══ Исходный текст ══

Несколько лет назад, как только я пересек украинско-российскую границу, несмотря на то, что как всегда в этих случаях была глубокая ночь, едва поезд тронулся и застучал по российской территории, мой телефон буквально начал разрываться. Меня по очереди приветствовали все мобильные операторы, работающие и не работающие на территории бескрайней России. Я забыл вытащить украинскую сим-карту и именно на этой частоте и стали приходить многочисленные послания инопланетного разума. Я даже не успевал дочитать одно сообщение, как телефон опять пикал, и приходило новое, еще более горячее приветствие. Хотя не скрою – было приятно, что хоть кто-то меня так любит и ждет. Конечно, я подозревал, что за этим все же кроется некоторая фальшь. Но я не хотел думать о грустном, ведь душу и сердце до краев заполняла радость от новой встречи с Россией. Приехав в Москву, я вышел из вагона и решил не отходить далеко от украинской территории на колесах, зная из прошлых жизней, насколько это может быть опасно. Я ждал своего московского друга, который обещал меня встретить. Но что-то я не наблюдал его в обозримой перспективе. Зато я заметил трех серых коршунов с красными глазами и околышами, обыскивавших незадачливых украинцев, отчаянно нырнувших со ступенек вагона – прямо в Москву. Теперь они в буквальном смысле вынуждены были расплачиваться за свою неосмотрительность. Бывшие вокзальные менты, не так давно повышенные в статусе самим президентом полицейского государства, удачно заканчивали проверять гостей из дружественной Украины, прицеливаясь к следующей жертве. И этой жертвой был я. В этот момент из-за их спин наконец-то показался мой приятель. Грозные воины уже неотвратимо надвигались на меня тяжелым державным шагом, как живое воплощение неумолимых рыцарей кармы. Ситуацию отягощало еще и то, что, несмотря на прикрытый тыл в виде тюкающих и шокающих на пол-Москвы проводниц, на мне была вражеская форма. Черная норковая шапка. Хотя на улице, по московским меркам, стояла настоящая жара. Всего-то каких-то пя-аат-надцать градусов мороза. Дело в том, что любой москвич хочет казаться не только коренным, но и богатым. Надеть шапку зимой – значит расписаться в собственной нищете. Это значит, что за углом абсолютно не стоит твой автомобиль. А если у тебя нет автомобиля, какой же ты, вообще, москвич? Тем более коренной. Ты – лузер и жить тебе в Рязанской области, а не здесь, среди крутых и богатых людей. Вот, что значит шапка в Москве!

Мой друг обгоняет коршунов, которые уже раскрыли свои клювы, бросается ко мне, срывает с моей головы шапку и быстро прячет ее в заранее приготовленный им пакет. Это все нужно было видеть! Потом он берет меня за руку и рывком выдергивает из– под прицела противника. И что характерно. Как только с моей головы исчезла шапка, они подрастерялись! Эти уважаемые люди настолько привыкли жить на рефлексах, что сразу же дезориентировались, как только один из раздражителей исчез. Самый главный и, по-видимому, самый умный из них, хотел что-то сформулировать. Но ведь для этого ему нужно было время. Необходимо было проделать мощнейшую аналитическую работу и найти в голове хоть одну мысль. Затем поймать ее, вытащить из подсознания, перевести в сознание. А после этого – преобразовать ее в человеческую речь и, наконец, что-нибудь произнести. Ясно, что так долго я не собирался стоять и мерзнуть. Тем более, уже без шапки.

═══
══ Сохраненные материалы ══

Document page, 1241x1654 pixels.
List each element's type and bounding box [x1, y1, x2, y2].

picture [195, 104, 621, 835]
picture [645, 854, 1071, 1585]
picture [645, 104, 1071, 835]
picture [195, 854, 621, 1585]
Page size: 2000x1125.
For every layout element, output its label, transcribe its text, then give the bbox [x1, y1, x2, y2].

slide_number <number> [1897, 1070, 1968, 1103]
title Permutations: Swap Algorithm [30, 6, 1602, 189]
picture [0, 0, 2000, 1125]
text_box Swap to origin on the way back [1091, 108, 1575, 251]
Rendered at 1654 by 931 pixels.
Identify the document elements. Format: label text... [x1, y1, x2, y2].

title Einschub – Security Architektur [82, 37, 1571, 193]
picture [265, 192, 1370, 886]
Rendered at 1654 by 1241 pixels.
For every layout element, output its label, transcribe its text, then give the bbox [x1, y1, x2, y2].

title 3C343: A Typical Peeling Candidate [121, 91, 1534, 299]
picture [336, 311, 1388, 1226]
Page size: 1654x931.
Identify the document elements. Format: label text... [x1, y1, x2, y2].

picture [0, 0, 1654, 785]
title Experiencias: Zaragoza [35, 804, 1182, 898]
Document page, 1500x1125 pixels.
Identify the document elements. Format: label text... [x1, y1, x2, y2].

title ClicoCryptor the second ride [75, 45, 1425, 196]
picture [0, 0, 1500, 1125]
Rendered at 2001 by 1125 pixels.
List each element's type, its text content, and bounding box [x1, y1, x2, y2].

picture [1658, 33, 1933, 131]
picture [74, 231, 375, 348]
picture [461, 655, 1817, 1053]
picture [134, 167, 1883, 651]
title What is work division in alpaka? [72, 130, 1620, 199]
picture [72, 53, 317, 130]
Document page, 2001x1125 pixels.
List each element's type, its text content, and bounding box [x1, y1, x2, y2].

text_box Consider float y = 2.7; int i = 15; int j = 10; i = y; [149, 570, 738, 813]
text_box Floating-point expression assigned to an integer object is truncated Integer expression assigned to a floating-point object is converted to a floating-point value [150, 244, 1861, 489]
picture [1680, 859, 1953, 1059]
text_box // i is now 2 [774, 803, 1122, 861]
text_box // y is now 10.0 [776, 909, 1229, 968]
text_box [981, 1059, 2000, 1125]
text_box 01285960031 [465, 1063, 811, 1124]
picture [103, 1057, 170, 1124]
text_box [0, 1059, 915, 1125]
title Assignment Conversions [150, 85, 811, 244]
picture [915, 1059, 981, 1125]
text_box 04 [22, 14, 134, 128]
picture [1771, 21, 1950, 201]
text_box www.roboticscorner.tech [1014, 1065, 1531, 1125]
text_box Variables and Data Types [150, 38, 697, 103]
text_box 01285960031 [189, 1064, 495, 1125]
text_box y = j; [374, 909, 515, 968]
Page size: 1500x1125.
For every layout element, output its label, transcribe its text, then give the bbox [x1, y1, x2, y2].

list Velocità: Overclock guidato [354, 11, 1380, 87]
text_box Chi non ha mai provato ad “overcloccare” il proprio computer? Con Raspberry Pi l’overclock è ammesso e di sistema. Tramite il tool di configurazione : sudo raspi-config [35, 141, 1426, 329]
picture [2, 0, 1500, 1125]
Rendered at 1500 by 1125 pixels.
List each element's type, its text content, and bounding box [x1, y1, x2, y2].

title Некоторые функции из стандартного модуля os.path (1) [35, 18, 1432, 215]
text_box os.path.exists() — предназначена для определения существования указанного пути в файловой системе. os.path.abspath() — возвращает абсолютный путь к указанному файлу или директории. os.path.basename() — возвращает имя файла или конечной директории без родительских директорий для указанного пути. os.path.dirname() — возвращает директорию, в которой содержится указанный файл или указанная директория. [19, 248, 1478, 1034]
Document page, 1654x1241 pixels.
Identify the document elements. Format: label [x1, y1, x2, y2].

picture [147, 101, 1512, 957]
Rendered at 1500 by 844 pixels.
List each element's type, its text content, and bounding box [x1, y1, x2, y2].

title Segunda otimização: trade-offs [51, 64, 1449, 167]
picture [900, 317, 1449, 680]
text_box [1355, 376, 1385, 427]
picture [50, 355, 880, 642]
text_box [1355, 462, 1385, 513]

═══

Задание = Перечислите по порядку все действия, которые, как сказано в рассказе о поездке в Москву, должен был проделать самый главный из коршунов, чтобы что-нибудь произнести.

Ответ =
1. Проделать мощнейшую аналитическую работу.
2. Найти в голове хоть одну мысль.
3. Поймать ее.
4. Вытащить ее из подсознания.
5. Перевести ее в сознание.
6. Преобразовать ее в человеческую речь.
7. Наконец, что-нибудь произнести.